Aku menguap lebar, ruangan sempit dan gelap itu cukup memberikan tekanan padaku. Aku tidak bisa berpikir bagaimana ahli strategi Valerie bisa bertahan dalam keadaan seperti itu.

Aku keluar, menaiki tangga putar, sampai aula besar yang aku yakin menjadi tempat berkumpul semua orang di Valerie menyambutku.
Disinilah terakhir kali aku bertemu dengan Arsais.
Aku menggapai kantongku, mengeluarkan sebuah tiara hitam yang tampak bersinar redup.

"Indah..."
Aku memandanginya, sambil tanpa sadar membiarkan kakiku bergerak melintasi ruangan yang sekarang sudah mulai diperbaiki.

Istana indah ini, terletak di tengah padang tandus dan gersang, seakan akan sebuah oase di tengah padang pasir. Entah kenapa, keadaan di Istana ini sangat jauh berbeda dibanding alam di sekitarnya. Sangat makmur, dan penuh dengan toko toko, dan yang menjadi perhatianku adalah, banyak rumah, yang aku yakin sebelumnya dihuni oleh banyak pemain yang tinggal di Valerie, sangat berbeda dengan distrik lain, yang menjual tanah untuk tinggal dengan harga fantastis, membuat hanya orang orang kaya yang bisa memiliki rumah untuknya sendiri, sementara petualang biasa harus puas dengan penginapan dan alam terbuka....

Arsais memperjuangkan semua ini?
Dia pasti sangat dicintai oleh rakyatnya.
Tapi sekarang aku datang dan membawa kehancuran pada tempat ini. Istana yang tadinya aku yakin sangat megah dan indah sekarang tampak hancur dimana mana. Diluar bangunan istana, banyak rumah dan bangunan yang sudah ditinggalkan pemiliknya.
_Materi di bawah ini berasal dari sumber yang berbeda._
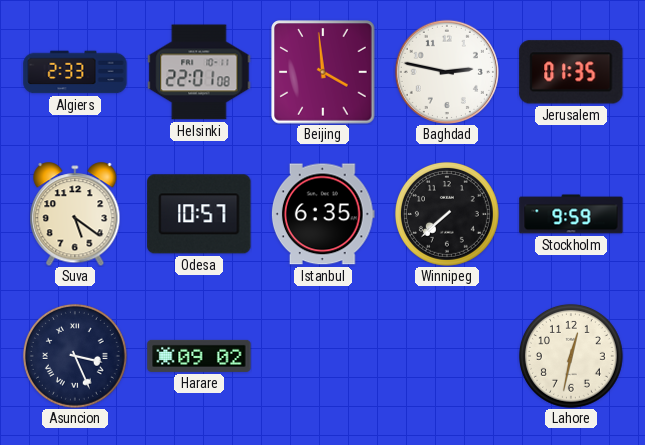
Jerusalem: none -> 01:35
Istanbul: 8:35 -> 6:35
Hanya beberapa NPC yang memang bertugas yang tetap ada di Valerie.
Aku yakin Arsais sudah mempersiapkan semua ini, dan mengungsikan semua orang karena takut hal buruk akan terjadi saat kami mencapai Valerie.

Aku berhenti sejenak, menyimpan tiara hitam itu di dalam saku bajuku, dan mendongak ke hadapanku.
Sebuah pintu kayu besar bercorak cokelat muda, dengan sebuah lambang besar terpatri di tengah tengahnya.
Dua buah lingkaran dengan beberapa sisi yang tampak membesar, dan mengecil.
Aku merasa pernah melihat lambang ini di suatu tempat.
Tapi dimana?
Aku yakin lambang ini pernah aku lihat beberapa kali.

"AH!"
Ini, lambang Harmonia ya?
Aku mengelus lambang itu, merasakan ukiran timbul itu di jemariku.
Ya, benar ini adalah lambang yang saat itu aku lihat berada di jam saku yang saat itu terjatuh di desa yang dibantai oleh pasukan Harmonia palsu.
Tapi, rasanya aku pernah melihatnya selain disana, tapi, dimana?
Aku menggaruk kepalaku, berusaha mengingat kembali tempat aku melihatnya.
Ah, sudahlah, mungkin aku melihatnya di bendera perang mereka!

Kudorong pintu kecokelatan itu perlahan.
Semenjak Valerie direbut, aku belum pernah menjelajahi Istana ini sama sekali.
Nampaknya tidak dikunci, pintu itu berderak perlahan, membuka dirinya untukku, memperlihatkan sebuah kamar yang tampaknya sangat lebar, dengan berbagai ornamen indah di sekelilingnya.
Aku yakin kamar ini dipakai oleh orang yang cukup penting.
Aku berjalan masuk, beberapa gulungan perkamen tampak tertumpuk di sebuah sisi ruangan, sementara sebuah sabuk dengan banyak belati kecil tergantung di sebuah rak berisi berbagai buku.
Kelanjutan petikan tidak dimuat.